From the Lucene FieldCache forum thread, write out word for word the passage beginning at the words "I don't think" and stopping after "top of Lucene.".

- [SUPPLIED TEXT]:

▼

Well-maintained unit tests are not a bad way to describe functionality...
 
> I assume that the char[] returned form IndexableBinaryStringTools.encode
> is encoded in UTF-8 again and then stored. At some point
> the information is lost and cannot be recovered.

Can you give an example?  This should not happen.

Steve

Re: AW: FieldCache

Posted by Toke Eskildsen <te...@statsbiblioteket.dk>.

On Mon, 2010-10-25 at 09:41 +0200, Mathias Walter wrote:
> [...] I enabled the field cache for my ID field and another
> single char field (PAS type) to get the benefit of accessing
> the fields with an array. Unfortunately, the IDs are too
> large to fit in memory. I gave 12 GB of RAM to each node and
> also tried to use the MMapDirectory and/or CompressedOops.
> Lucene always runs out of memory.

That is a known problem with Lucene 3-. The cache uses Strings for the
terms, which has a lot of overhead. As you discovered, reducing the
length of the ID's does not help much.

[Encoding ID as 11 stored bytes]

> Recently I upgraded to trunk (4.0) and tried to use the ByteRefs
> from FieldCache.DEFAULT.getTerms directly. But the bytes are
> encoded in an unknown form (unknown to me) and cannot be decoded
> with IndexableBinaryStringTools.decode.

It depends on what you put into it, but if you represent your IDs as
normal Strings at index time, they will be stored in UTF-8 encoding.
Since you're using 11 ASCII characters for an ID, this means 11 bytes.
You can get your Strings back by calling myBytesRef.utf8ToString().

The  overhead for BytesRefs is a lot lower than Strings, so simply
indexing your ID's and using the field cache might solve your problem
when you're using trunk.

- Toke

AW: FieldCache

Posted by Mathias Walter <ma...@gmx.net>.

I don't think it is an XY problem.

I indexed about 90 million sentences and the PAS (predicate argument structures) they consist of (which are about 500 million). Then
I try to do NER (named entity recognition) by searching about 5 million entities. For each entity I need the all search results, not
just the top X. Since about 10 percent of the entities are high frequent (i. e. there are more than 5 million hits for "human"), it
takes very long to obtain the data from the index. "Very long" means about a day with 15 distributed Katta nodes. Katta is just a
distribution and shard balancing solution on top of Lucene.

▲

- [SUPPLIED RECORDS]:
▼

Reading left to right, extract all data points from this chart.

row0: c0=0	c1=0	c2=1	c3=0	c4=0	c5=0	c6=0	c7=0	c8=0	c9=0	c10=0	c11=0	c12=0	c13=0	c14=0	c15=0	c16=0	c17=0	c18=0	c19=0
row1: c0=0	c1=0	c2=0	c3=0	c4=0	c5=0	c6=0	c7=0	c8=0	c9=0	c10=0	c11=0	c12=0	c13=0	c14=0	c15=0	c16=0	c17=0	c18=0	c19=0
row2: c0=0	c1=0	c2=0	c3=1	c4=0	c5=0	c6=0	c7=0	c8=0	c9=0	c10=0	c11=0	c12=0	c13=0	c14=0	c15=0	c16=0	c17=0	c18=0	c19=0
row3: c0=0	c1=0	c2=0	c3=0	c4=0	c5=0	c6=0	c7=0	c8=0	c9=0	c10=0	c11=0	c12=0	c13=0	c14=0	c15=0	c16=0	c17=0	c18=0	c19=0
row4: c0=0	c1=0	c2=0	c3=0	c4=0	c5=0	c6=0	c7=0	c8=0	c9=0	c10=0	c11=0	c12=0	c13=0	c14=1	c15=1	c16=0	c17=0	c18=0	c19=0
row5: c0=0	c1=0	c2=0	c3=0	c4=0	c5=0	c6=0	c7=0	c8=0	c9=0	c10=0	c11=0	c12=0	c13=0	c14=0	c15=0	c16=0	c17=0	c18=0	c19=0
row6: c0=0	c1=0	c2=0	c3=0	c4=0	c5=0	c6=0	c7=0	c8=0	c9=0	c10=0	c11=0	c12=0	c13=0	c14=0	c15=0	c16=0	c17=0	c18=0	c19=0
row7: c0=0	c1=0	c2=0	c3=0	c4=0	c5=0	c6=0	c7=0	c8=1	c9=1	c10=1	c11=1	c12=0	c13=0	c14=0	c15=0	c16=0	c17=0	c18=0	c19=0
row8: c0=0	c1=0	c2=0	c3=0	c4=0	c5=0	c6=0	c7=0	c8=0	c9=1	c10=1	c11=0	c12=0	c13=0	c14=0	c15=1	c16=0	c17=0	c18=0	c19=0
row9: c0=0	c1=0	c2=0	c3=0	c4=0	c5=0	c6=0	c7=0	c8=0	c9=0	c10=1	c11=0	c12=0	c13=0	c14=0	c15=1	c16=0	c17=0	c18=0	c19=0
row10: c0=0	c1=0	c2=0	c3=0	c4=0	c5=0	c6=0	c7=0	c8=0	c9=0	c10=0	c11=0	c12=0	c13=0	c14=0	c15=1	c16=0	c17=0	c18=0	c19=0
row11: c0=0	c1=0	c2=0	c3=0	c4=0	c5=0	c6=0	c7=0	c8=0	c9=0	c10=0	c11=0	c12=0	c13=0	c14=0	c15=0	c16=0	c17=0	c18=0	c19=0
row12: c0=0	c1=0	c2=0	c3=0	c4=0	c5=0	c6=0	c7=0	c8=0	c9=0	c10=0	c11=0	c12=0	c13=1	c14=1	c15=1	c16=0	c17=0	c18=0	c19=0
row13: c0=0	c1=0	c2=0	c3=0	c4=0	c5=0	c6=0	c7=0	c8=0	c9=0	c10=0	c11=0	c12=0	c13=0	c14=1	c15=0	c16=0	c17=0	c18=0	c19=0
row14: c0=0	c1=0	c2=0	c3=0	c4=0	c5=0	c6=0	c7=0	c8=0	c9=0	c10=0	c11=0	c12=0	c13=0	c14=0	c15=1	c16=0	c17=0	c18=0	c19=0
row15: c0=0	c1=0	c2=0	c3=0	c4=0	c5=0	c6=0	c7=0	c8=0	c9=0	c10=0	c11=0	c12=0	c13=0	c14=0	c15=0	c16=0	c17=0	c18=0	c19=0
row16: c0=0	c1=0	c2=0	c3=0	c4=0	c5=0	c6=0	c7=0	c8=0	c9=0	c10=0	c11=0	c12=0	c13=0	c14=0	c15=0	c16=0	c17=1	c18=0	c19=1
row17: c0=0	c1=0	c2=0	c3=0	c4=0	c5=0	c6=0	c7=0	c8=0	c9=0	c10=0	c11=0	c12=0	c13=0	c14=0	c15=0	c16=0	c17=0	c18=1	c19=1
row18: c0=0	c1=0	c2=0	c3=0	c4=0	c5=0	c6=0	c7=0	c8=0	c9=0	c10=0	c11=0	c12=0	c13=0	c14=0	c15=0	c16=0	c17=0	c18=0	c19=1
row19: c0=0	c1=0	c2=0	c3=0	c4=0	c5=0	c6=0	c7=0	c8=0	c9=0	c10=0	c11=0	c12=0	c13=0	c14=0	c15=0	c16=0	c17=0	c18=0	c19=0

▲

- [OUTPUT OF THE EXERCISE]:
I don't think it is an XY problem.

I indexed about 90 million sentences and the PAS (predicate argument structures) they consist of (which are about 500 million). Then
I try to do NER (named entity recognition) by searching about 5 million entities. For each entity I need the all search results, not
just the top X. Since about 10 percent of the entities are high frequent (i. e. there are more than 5 million hits for "human"), it
takes very long to obtain the data from the index. "Very long" means about a day with 15 distributed Katta nodes. Katta is just a
distribution and shard balancing solution on top of Lucene.